● **Source extract**

--*--

Now, I don't have my copy of _Engineer to Win_ with me right now, so I don't remember the explanation of exactly why (I never claimed to be an engineer or anything), ut Smith basically explains to readers that when you put a bolt through something with a hole in it (like bolting two pieces of metal together), that connection will be much weaker and much more likely to fail if it is loaded in shear. And a bolt through a piece of metal so the bolt is holding some weight seems very similar to a seat rail through a seat clamp.. I may be able to post more on this later when I get access to the book back at my apartment. But basically, think about the difference between grabbing a solid metal bar at each end and pulling on it (tension), or pushing on it (compression) vs trying to slice it in half basically using a guillotine (which is what some of these seat post clamps look like).

A few examples of these terrible (but light) designs:

*AX Lightness*









*Extralight*









*USE Alien*









Sorry for the long post, congrats to those who read the whole thing. I just don't understand, these companies obviously have some good engineers working there, they make other excellent and well-designed products, but these seat post heads are a joke, especially with carbon rails becoming so common on today's seats. This is what a seat rail clamp should look like:










Even supporting only about 3/4ths of the rail will work, as long as you support it on both sides in the same place, like, say, Campy Record:










Now Fairwheel is never gonna want to sell me anything because I dissed many of the posts they sell. But I honestly believe these clamp designs are terrible - and DANGEROUS if someone clamps a carbon-railed saddle on there!!!


----------



## jeremyb

bikenerd said:


> seems to me that if he's likely a buddy buggerer, you're likely a buggeree, no?



bikenerd has the best signature ever!

keep it up Frank.

--*--

● **Recorded data**
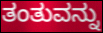
ತಂತುವನ್ನು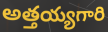
అత్తయ్యగారి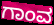
ಗಾಂವ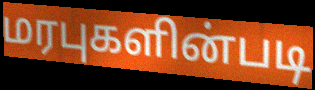
மரபுகளின்படி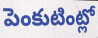
పెంకుటింట్లో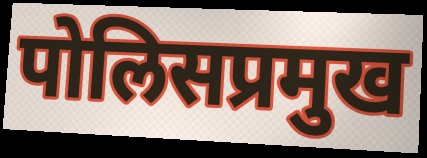
पोलिसप्रमुखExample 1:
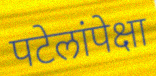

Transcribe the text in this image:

पटेलांपेक्षा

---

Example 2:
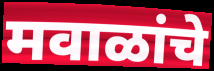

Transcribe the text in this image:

मवाळांचे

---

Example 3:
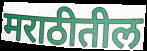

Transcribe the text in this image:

मराठीतील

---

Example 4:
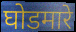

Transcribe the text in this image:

घोडमारे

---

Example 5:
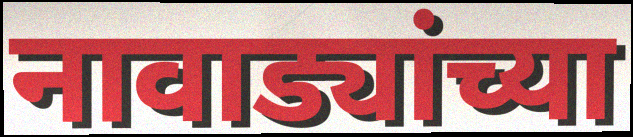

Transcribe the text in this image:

नावाड्यांच्या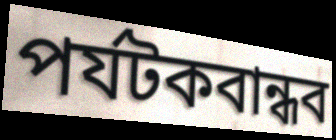
পর্যটকবান্ধবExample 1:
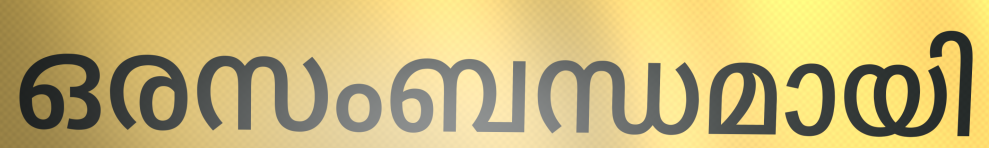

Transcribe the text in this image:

ഒരസംബന്ധമായി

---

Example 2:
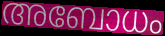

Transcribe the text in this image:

അബോധം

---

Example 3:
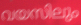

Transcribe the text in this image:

വയസിലും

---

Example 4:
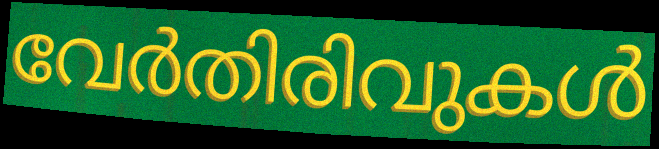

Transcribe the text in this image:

വേർതിരിവുകൾ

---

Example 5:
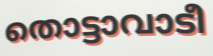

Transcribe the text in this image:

തൊട്ടാവാടീ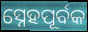
ସ୍ନେହପୂର୍ବକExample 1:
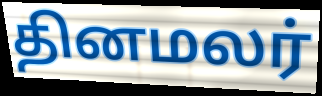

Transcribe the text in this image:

தினமலர்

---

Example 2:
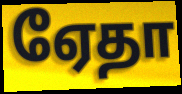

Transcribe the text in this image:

ஏேதா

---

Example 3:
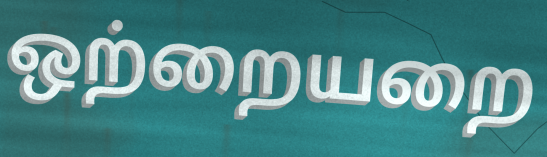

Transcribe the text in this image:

ஒற்றையறை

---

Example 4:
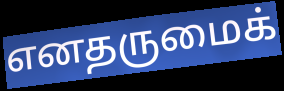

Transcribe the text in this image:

எனதருமைக்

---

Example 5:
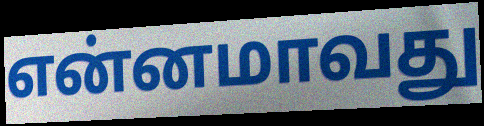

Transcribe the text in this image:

என்னமாவதுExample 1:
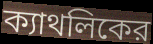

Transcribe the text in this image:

ক্যাথলিকের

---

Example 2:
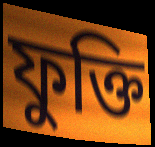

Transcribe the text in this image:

ফুক্তি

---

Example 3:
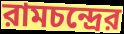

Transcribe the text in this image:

রামচন্দ্রের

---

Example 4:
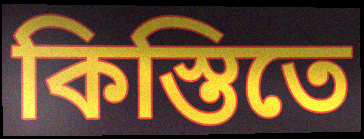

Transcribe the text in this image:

কিস্তিতে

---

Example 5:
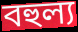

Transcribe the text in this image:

বহুল্যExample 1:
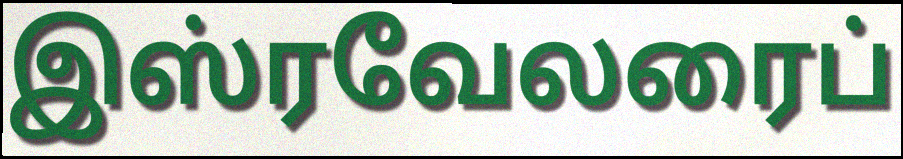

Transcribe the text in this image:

--*--

● **Goal**
Continue the forum thread on seat post clamp designs, picking up after its final line.

● **In response**
----------



## Forrest Root

alexedge said:


> Yeah, I've never been able to figure that one out. I would assume that most companies that design and produce carbon fiber or machined aluminum products would have at least one ENGINEER working for them - but it doesn't take an engineer to see that the clamp setup on some of these posts seems almost _intended_ to break rails. A three-year old would grasp it immediately
> .....blah....blah.....blah....
> Now Fairwheel is never gonna want to sell me anything because I dissed many of the posts they sell. But I honestly believe these clamp designs are terrible - and DANGEROUS if someone clamps a carbon-railed saddle on there!!!


Well, first thing is you don't know dick about the guys at Fairwheel, so that pretty much makes you an arse for even mentioning them the way you do.

Second, have you even bothered yet to model and test these seatpost designs. You know what Frances: they work pretty damned well.

Absolute engineering statements are freakin' useless because they say nothing about the application, intendended loads, and etc.

I'm assuming your comments here reflect why you ended up in engineering and not science. You know, it's that lack of being able to see the big picture thing.


----------



## Juanmoretime

I feel the love!


----------



## Mdeth1313

Juanmoretime said:


> I feel the love!



I guess we should all break out in Elton John music (Can you feel the love?)

This has to be my favorite cycling forum site. :mad2:


----------



## stevesbike

The BIG picture is that rails themselves are the design weakness. Having a few contact points doesn't allow energy to be distributed optimally. The better design is something like what selle italia is doing with their superlight railless saddles. The basic point about clamp design is right by the way...


----------



## alexedge

Forrest Root said:


> Well, first thing is you don't know dick about the guys at Fairwheel, so that pretty much makes you an arse for even mentioning them the way you do.
> 
> Second, have you even bothered yet to model and test these seatpost designs. You know what Frances: they work pretty damned well.
> 
> Absolute engineering statements are freakin' useless because they say nothing about the application, intendended loads, and etc.
> 
> I'm assuming your comments here reflect why you ended up in engineering and not science. You know, it's that lack of being able to see the big picture thing.


Wow man, I think you took my post a lot the wrong way. I don't know anything about the guys at Fairwheel, but considering that most of the cyclists I have met tend to be cool people, I expect they are good guys. I think it's really cool that they have a forum on their site where you can discuss products with them, with other riders who have bought the product, and with a few of the company reps.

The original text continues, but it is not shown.